Using storytelling followed by hands-on activities to teach energy transfer to upper elementary students
Let me tell you a story: I recently returned from Alaska where the air was cold and the streets were slick with snow and ice. While I was there, I took my toddler with me to the grocery store to pick up a few items for lunch and snacks for the road. When we left the store, the shopping cart was full of groceries and my bundled-up daughter. I pushed the heavily laden cart to my car, and as I turned away from the cart to open the car door and put the first bag of groceries into the car, the unwatched shopping cart began to roll away, down the icy, sloped parking lot. Needless to say, I was frantic! I noticed that not only were the cart and my toddler travelling quickly down the lot, but they were about to collide with a parked car! And I thought, “As heavy as that cart is and as fast as it is travelling, it’s going to transfer a large amount of energy to that parked car, which in turn will impart a correspondingly large amount of energy to the shopping cart and my young daughter … .”
In fact, this is not a true story, but I use it to introduce the concept of energy transfer when I’m teaching others (whether young students, high school students, preservice or inservice teachers).
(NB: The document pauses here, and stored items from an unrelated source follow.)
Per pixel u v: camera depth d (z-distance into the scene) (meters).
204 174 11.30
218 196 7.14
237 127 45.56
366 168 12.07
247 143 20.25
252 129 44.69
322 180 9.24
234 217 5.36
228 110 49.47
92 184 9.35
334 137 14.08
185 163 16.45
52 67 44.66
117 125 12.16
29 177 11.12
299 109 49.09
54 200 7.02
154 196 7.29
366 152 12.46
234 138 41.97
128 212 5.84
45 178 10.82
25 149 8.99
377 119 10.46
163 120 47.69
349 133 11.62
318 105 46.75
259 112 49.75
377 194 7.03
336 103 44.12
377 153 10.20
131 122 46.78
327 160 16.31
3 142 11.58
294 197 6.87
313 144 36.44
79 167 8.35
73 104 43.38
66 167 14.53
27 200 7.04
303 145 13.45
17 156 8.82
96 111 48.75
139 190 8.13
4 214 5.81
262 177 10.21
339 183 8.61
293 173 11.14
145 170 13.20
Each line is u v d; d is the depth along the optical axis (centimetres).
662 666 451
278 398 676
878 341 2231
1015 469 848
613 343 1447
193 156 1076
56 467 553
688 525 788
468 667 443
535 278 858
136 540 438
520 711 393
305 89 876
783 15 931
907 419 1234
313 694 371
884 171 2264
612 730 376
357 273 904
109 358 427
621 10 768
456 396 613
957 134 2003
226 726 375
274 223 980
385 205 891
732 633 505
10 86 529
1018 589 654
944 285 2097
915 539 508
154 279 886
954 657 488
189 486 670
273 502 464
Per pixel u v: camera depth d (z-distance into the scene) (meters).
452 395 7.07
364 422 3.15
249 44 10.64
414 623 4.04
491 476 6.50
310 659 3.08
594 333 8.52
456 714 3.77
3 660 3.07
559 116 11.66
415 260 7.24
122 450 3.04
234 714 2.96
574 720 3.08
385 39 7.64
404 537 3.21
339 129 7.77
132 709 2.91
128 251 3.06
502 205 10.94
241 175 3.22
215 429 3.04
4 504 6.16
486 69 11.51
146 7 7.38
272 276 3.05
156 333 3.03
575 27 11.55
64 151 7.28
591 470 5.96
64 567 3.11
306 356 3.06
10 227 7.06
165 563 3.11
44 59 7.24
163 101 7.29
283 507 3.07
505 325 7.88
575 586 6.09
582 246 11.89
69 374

It has proven to be a very effective and memorable story, even though it’s untrue. The story continues (with no harm to the imaginary toddler), weaving in associated science concepts, while also compelling the listeners to internalize (understand and remember) these science concepts, such as how a change of incline, speed, and/or the coefficient of friction relates to a change in energy transfer. So, what is it that compels the listener to learn and apply these complex physical science concepts to other aspects of real life? Because of the psychology associated with hearing the phrase “Let me tell you a story.”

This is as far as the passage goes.